Engage kids and be on alert for harmful online content
Some challenges, like the ALS Ice Bucket Challenge, are fun and mostly harmless.
But the Blue Whale online game is life threatening when taken to the extreme, said Touch Family Services manager Chong Ee Jay.
"We shouldn't trivialise it. Any form of this social media trend can somehow take a life of its own and develop rapidly... I find that the conversational and empathetic approach to engage kids in conversation from a third party point of view can help," he told TNP.
"It's an open door opportunity to talk about many other things like mental health, general social media usage, or even to discuss the motivation behind playing such games."
Executive director of Samaritans of Singapore (SOS) Christine Wong said the best way to combat such social media trends is for the community to be on the alert for negative content online, teach youngsters to avoid it, and be attentive to their loved ones.

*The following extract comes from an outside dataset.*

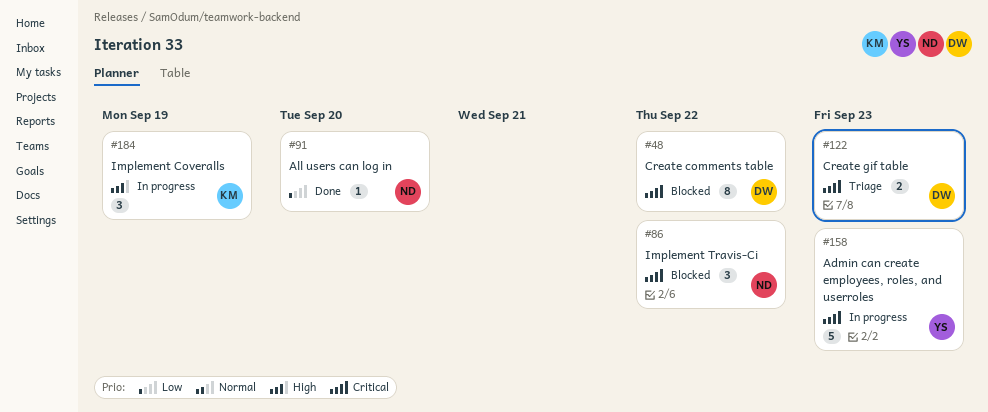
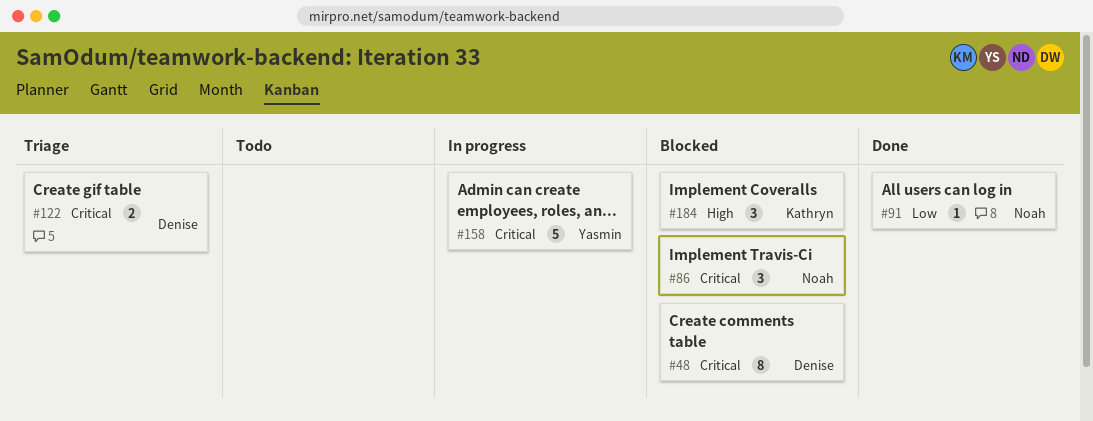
#184, status: In progress -> Blocked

"If you notice someone exhibiting behaviour or posting content online which you find uncharacteristic of them, you may want to approach them to find out how they are coping and show concern in a non-judgmental manner," she said.
As for suicide-themed shows like 13 Reasons Why, SOS advises adolescents against watching it because the "insensitive depiction of suicide" could give rise to copy-cat cases and a misconstrued perception of those at risk of suicide.

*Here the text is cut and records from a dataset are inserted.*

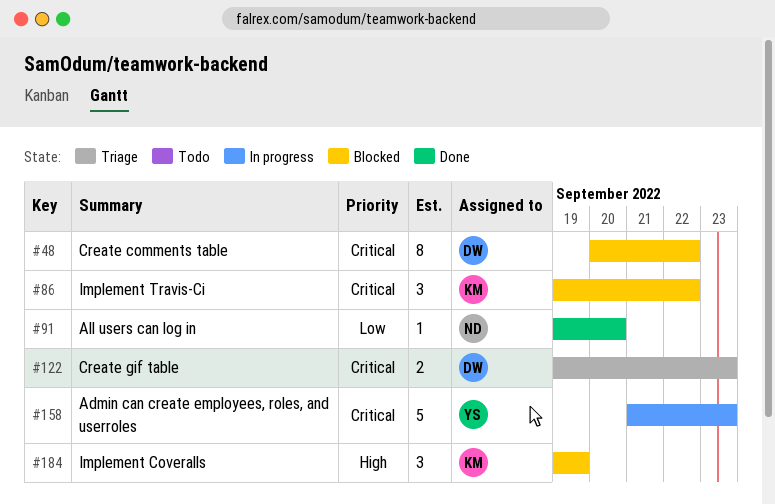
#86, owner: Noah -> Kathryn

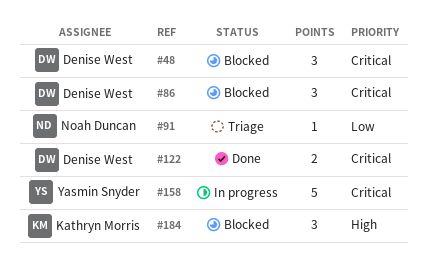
#48, estimate: 8 -> 3
#86, owner: Kathryn Morris -> Denise West
#91, status: Done -> Triage
#122, status: Triage -> Done

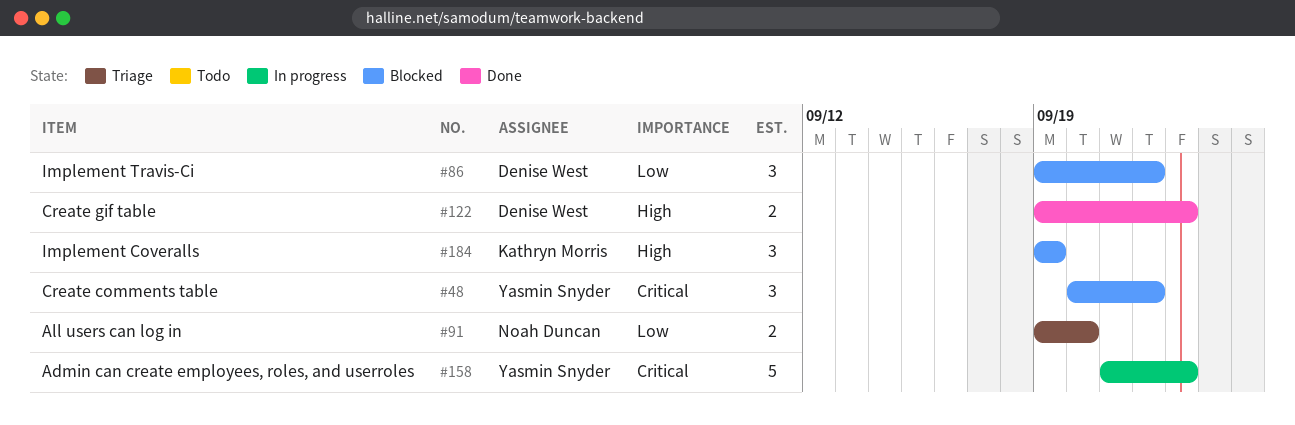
#48, owner: Denise West -> Yasmin Snyder
#86, priority: Critical -> Low
#91, estimate: 1 -> 2
#122, priority: Critical -> High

For parents whose kids have watched the series, Ms Wong suggested the family come together to discuss any issues or concerns of the children, if they are open to it, without judgment, criticism, or punishment.
"Children and teenagers may not feel comfortable talking to their parents about their private lives and experiences. Parents can let them know that there are other professionals they can talk to if they require," she added.